Clinical implications: Pain in psoriasis is often undertreated because clinicians attribute it solely to joint disease (and therefore consider it rheumatology’s domain) or dismiss it as secondary to itch. Recognising the central sensitisation component matters because it responds poorly to conventional analgesics and anti-inflammatory biologics. It may require targeted approaches such as duloxetine, pregabalin, or cognitive behavioural therapy for chronic pain.
Research stage: Emerging. Evidence strength: Moderate. Cross-sectional studies with mechanistic characterisation; pain phenotyping studies now being conducted.
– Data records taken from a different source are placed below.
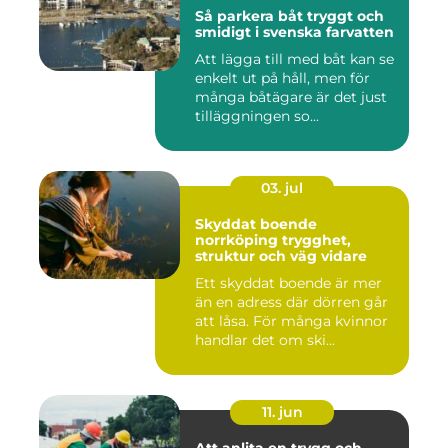
Så parkera båt tryggt och
smidigt i svenska farvatten
Att lägga till med båt kan se
enkelt ut på håll, men för
många båtägare är det just
tilläggningen so...
03. jul
Skyddat boende
norrköping trygghet,
struktur och väg vidare
Ett skyddat boende är mer
än en adress där dörren går
att låsa. För många kvinnor
handlar det om ski...
11. jun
18.3 Current Limitations and Future Directions
Current biologic therapies, while effective at clearing skin plaques and reducing joint inflammation, have limited impact on neurological symptoms. Patients who achieve PASI 90 or PASI 100 may still report residual itch, pain, and burning. There are three likely reasons:
- Biologics target immune pathways but not neural pathways: IL-17 and IL-23 blockade reduces immune-mediated inflammation but doesn’t directly modulate sensory nerve sensitisation or neuropeptide release.
- Structural nerve changes persist: The hyperinnervation of psoriatic skin (increased nerve fibre density, see Section 28.8) may take longer to resolve than epidermal thickening, or may not resolve at all after chronic disease.
- Central sensitisation is self-sustaining: Once established, central pain amplification can persist independently of the original peripheral stimulus.
This represents a significant unmet therapeutic need. Future approaches may include:
- Anti-itch biologics (nemolizumab, asivatrep) used as adjuncts to standard psoriasis biologics
- Topical neuromodulators targeting TRPV1 or NK1R
- Combination strategies addressing both immune and neural components simultaneously
- Neuromodulation techniques (transcutaneous electrical nerve stimulation, acupuncture) as adjunctive therapies for chronic pain
Research stage: Experimental. Evidence strength: Low. This section describes an unmet need with early-pipeline approaches; no dedicated trials of anti-itch/anti-pain agents specifically in psoriasis have completed Phase 3.